According to this Wikipedia article, the number of Representatives was limited to 435 in 1911 (bumped to 437 when Alaska and Hawaii were admitted and then bumped back to 435 four years later).
How (and why) was the decision made to stick with 435?
Pretty much correct Wladmir, this article shows the growth over time, but it was all due to the Permanent Apportionment Act of 1929: http://www.thirty-thousand.org/pages/Why_435.htm
As noted here: http://artandhistory.house.gov/highlights.aspx?action=view&intID=200 this came down to a fight after the 1920 Census, where apportionment did not happen, so it was mandated to be at the current level which was 435 at the time.
A battle erupted between rural and urban factions, causing the House (for the only time in its history) to fail to reapportion itself following the 1920 Census. Signed into law on June 18, 1929, the Permanent Apportionment Act capped House Membership at the level established after the 1910 Census and created a procedure for automatically reapportioning House seats after every decennial census.
At some point it had to stop, although it seems as if Congress could change it again if they wanted to, so long as the apportionment stay as constitutionally derived.
Just to expand on MichaelF's answer, the House began to debate the increasing size of Congress after the 1910 census. There was worry that the House was becoming unwieldy, but as Representative Edgar Crumpacker stated:
Members are . . . supposed to reflect the opinion and to stand for the wishes of their constituents.
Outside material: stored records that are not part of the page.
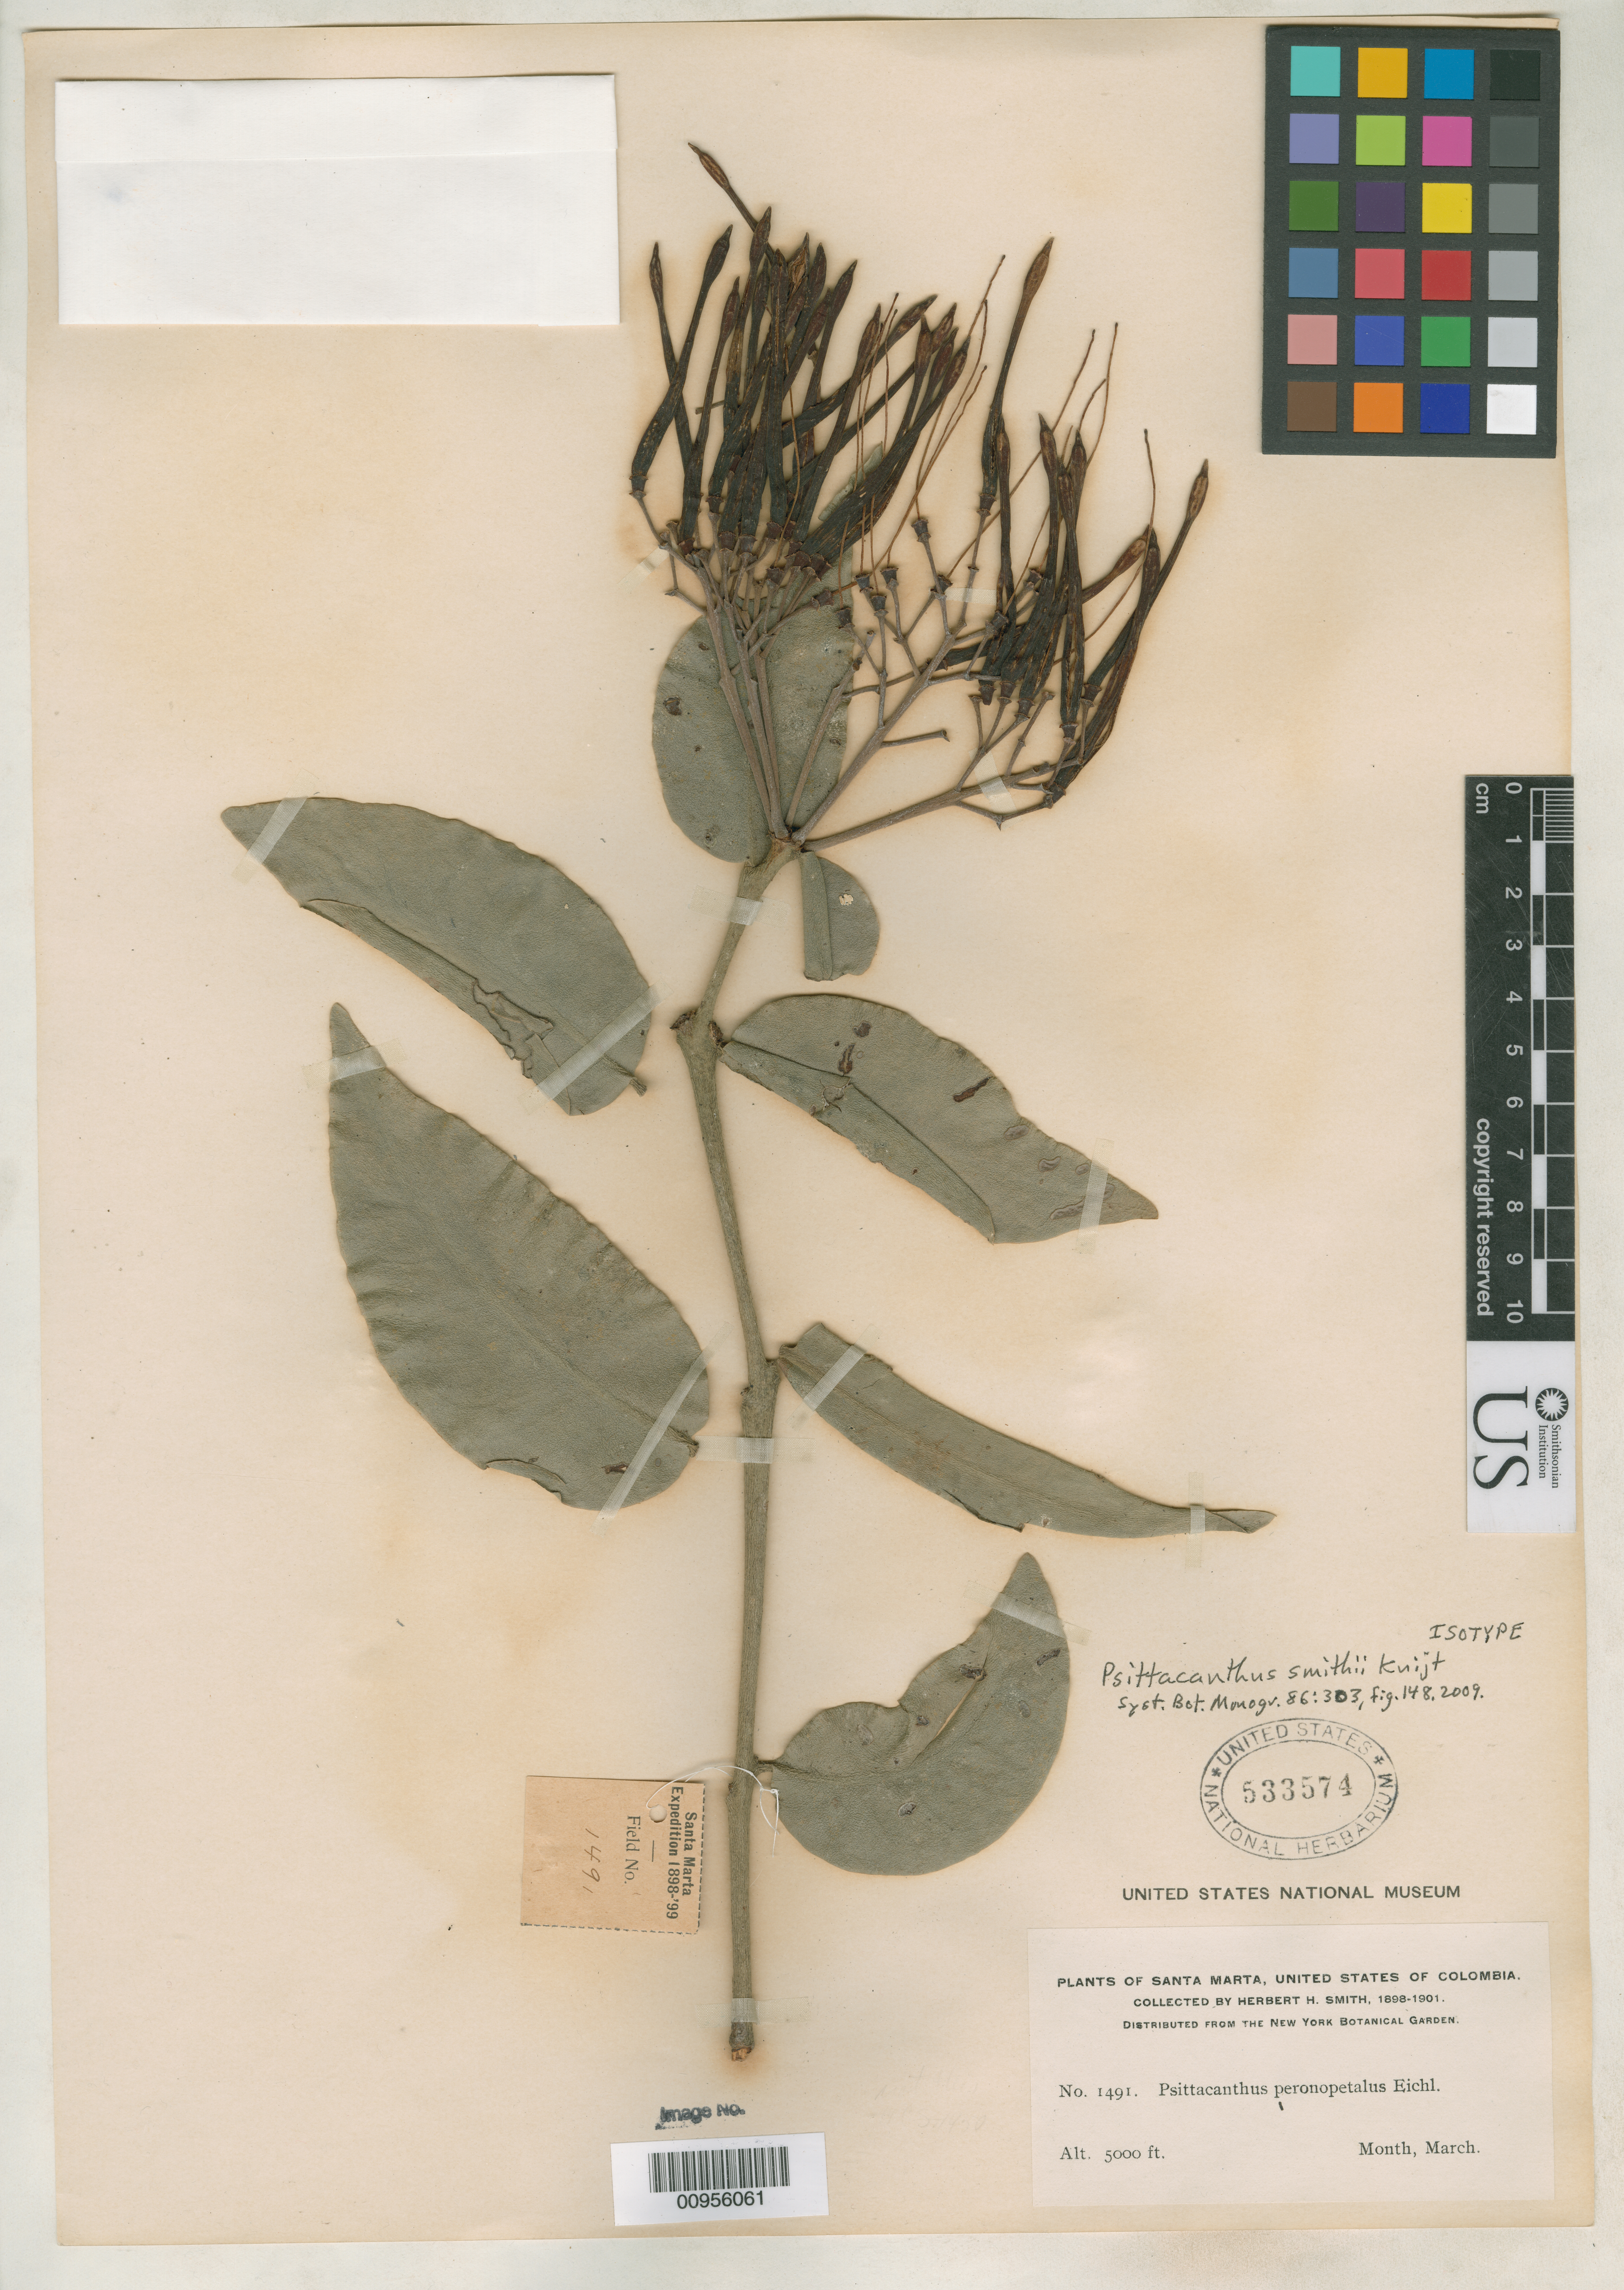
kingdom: Plantae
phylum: Tracheophyta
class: Magnoliopsida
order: Santalales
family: Loranthaceae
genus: Psittacanthus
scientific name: Psittacanthus smithii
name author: Kuijt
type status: Isotype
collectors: Herbert H. Smith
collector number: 1491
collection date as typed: Mar 1898 to -- Mar 1901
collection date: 1898-03/1901-03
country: Colombia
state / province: Magdalena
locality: Santa Marta.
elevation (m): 1524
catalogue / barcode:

If we make the ratio [of persons per Representative] too large the idea of representation becomes attenuated and less definite. The personal interest of the voter in his representative becomes less important to him, and we may lose something of the vital strength of our representative form of government.
So there was concern on both sides of the apportionment issue. On the one hand there were too many representatives, and on the other hand there were not enough because they were now representing far more people than the 30,000 originally envisioned. The 1910 Apportionment Act had set the house at 433.
The people that were in favor of fixing the number were in part drawn from rural parts of the country that feared losing out on their proportion of power to the fastly urbanized parts of the country. Those in favor of fixing the number eventually won out so they passed the Apportionment Act of 1929 which fixed the number at 435.
If you are interested there is an excellent layout of the various methods that have been employed for reapportionment by Congresses throughout the years: Methods of Apportionment.
One factor I don't see mentioned, but which has to be seen as a limiting factor, is the size of the physical US Capitol building. It is a historic building, having been built in the early 19th Century and expanded to (mostly) its current state in the mid 19th. The House Chamber only has 448 permanent seats. I suppose you could start sitting extra representatives in the gallery, but that would remove that seating area from public use (which would be a crying shame). So expanding the number of representatives much past the current 435 would require an extensive remodeling, or worse yet, a larger chamber.
There is so much history in that Chamber that frankly, tearing it down to build a new one would be a crime against history.